In a less philosophical vein, Dickens followed up on his implicit criticism of the operation of the Doctors' Commons, teaming up with his subeditor G. H. Wills on a journalistic expose in Household Words that fall. In a series of five articles, the pair attacked the institution as hopelessly outdated and painfully slow in processing claims and prosecuting searches.

However, this attitude was nothing new for Dickens, who had lampooned the operations and personages of the Prerogative Court in the 1836 sketch "Doctors' Commons." In this satirical jeu d'esprit, having taken us down "Paul's Chain" and across a quiet and shady cobble-stoned court-yard near St. Paul's Cathedral, the man-about-town walks us through "a small, green-baized, brass-headed-nailed door" (86), and into an ancient wainscoted semicircular apartment where an excommunication hearing is in progress. The antagonists today in the Arches Court are the delightfully named Michael Bumple and ginger-beer vendor Thomas Sludberry, whose altercation had led to a charge of "brawling," which, "under a half-obsolete statute of one of the Edwards," carries the no-longer significant ecclesiastical penalty if the battery occurs "in any church, or vestry adjoining thereto" (88). No matter that nothing physical transpired in the vestry-meeting, and that only heated words of the "You be blowed" variety were actually exchanged:

The red-faced gentleman in the tortoise-shell spectacles took a review of the case, which occupied half an hour more, and then pronounced upon Sludberry the awful sentence of excommunication for a fortnight, and payment of costs of the suit. (89)

When the amiable and eminently practical beverage-seller, clearly a non-practising Anglican or atheist, enquires whether, in exchange for a life sentence, he might be permitted to forego the costs entirely, the judge responds with a look of incredulity and "virtuous indignation," dumbfounded — much to the reader's delight.

After the comedic courtroom interchange, Dickens's observer accompanies us into the Prerogative Office, where clerks are copying deeds and hopeful legatees are poring over thick vellum volumes, searching for the wills of rich, deceased relatives. One little, elderly reader seems utterly perplexed and bewildered by technicalities in the fifty-year-old document he examines. Another seeker, with a hard-featured and deeply wrinkled visage, the very epitome of avarice with toothless mouth and "sharp keen eyes," discovers how he may buy out the interest of a poverty-stricken legatee for a mere twelfth of the estate's true value:

The old man stowed his pocket-book carefully in the breast of his great-coat, and hobbled away with a leer of triumph. That will had made him ten years younger at the lowest computation. (90)

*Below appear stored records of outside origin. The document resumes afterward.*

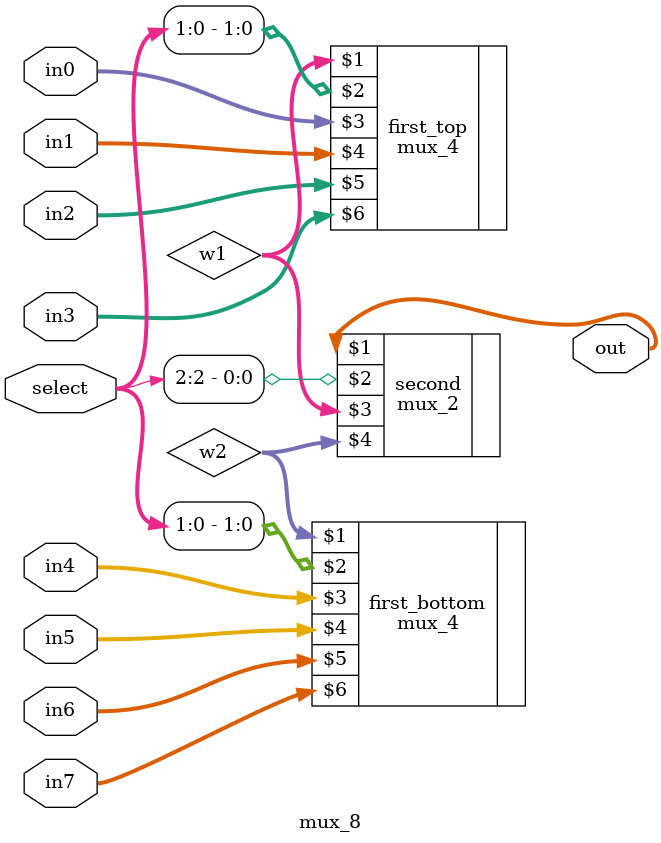
<source format=v>
module mux_8(out, select, in0, in1, in2, in3, in4, in5, in6, in7);
    input [2:0] select;
    input [31:0] in0, in1, in2, in3, in4, in5, in6, in7;
    output [31:0] out;
    wire [31:0] w1, w2;
    mux_4 first_top(w1, select[1:0], in0, in1, in2, in3);
    mux_4 first_bottom(w2, select[1:0], in4, in5, in6, in7);
    mux_2 second(out, select[2], w1, w2); 
endmodule
</source>
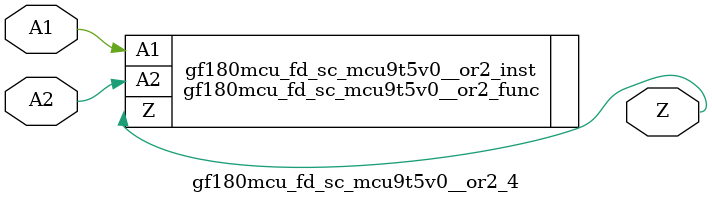
<source format=v>

`ifndef GF180MCU_FD_SC_MCU9T5V0__OR2_4_V
`define GF180MCU_FD_SC_MCU9T5V0__OR2_4_V

`include "gf180mcu_fd_sc_mcu9t5v0__or2.v"

`ifdef USE_POWER_PINS
module gf180mcu_fd_sc_mcu9t5v0__or2_4( A2, A1, Z, VDD, VSS );
inout VDD, VSS;
`else // If not USE_POWER_PINS
module gf180mcu_fd_sc_mcu9t5v0__or2_4( A2, A1, Z );
`endif // If not USE_POWER_PINS
input A1, A2;
output Z;

`ifdef USE_POWER_PINS
  gf180mcu_fd_sc_mcu9t5v0__or2_func gf180mcu_fd_sc_mcu9t5v0__or2_inst(.A2(A2),.A1(A1),.Z(Z),.VDD(VDD),.VSS(VSS));
`else // If not USE_POWER_PINS
  gf180mcu_fd_sc_mcu9t5v0__or2_func gf180mcu_fd_sc_mcu9t5v0__or2_inst(.A2(A2),.A1(A1),.Z(Z));
`endif // If not USE_POWER_PINS

`ifndef FUNCTIONAL
	// spec_gates_begin


	// spec_gates_end



   specify

	// specify_block_begin

	// comb arc A1 --> Z
	 (A1 => Z) = (1.0,1.0);

	// comb arc A2 --> Z
	 (A2 => Z) = (1.0,1.0);

	// specify_block_end

   endspecify

   `endif

endmodule
`endif // GF180MCU_FD_SC_MCU9T5V0__OR2_4_V

</source>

Walking out of the dingy room with its worm-eaten volumes redolent with the odour of the grave, the narrator considers how petty are the greed and hatred, jealousies and revenges of the living when juxtaposed with sightless, soundless nature of eternity in this dilapidated temple of black-letter law:

How many men as they lay speechless and helpless on the bed of death, would have given worlds but for the strength and power to blot out the silent evidence of animosity and bitterness, which now stands registered against them in Doctors' Commons! (91)

References

Bentley, Nicholas, Michael Slater, and Nina Burgis. The Dickens Index. Oxford and New York: Oxford U P, 1990.

Dickens, Charles. The Personal History of David Copperfield. The Centenary Edition of the Works of Charles Dickens in 36 Volumes. London & New York: Chapman & Hall, Charles Scribner's Sons, 1911.

—. "Doctors' Commons." Ch. 7, Sketches by Boz. The Oxford Illustrated Dickens. Oxford and Toronto: Oxford U P, 1987. Pp. 86-91.

Miller, Thomas [pseudonym: Godfrey Malvern]. "Prerogative Court, Doctors' Commons." Ch.12, Picturesque Sketches of London, Past and Present. The Illustrated London News, 1 June 1850. Page 399.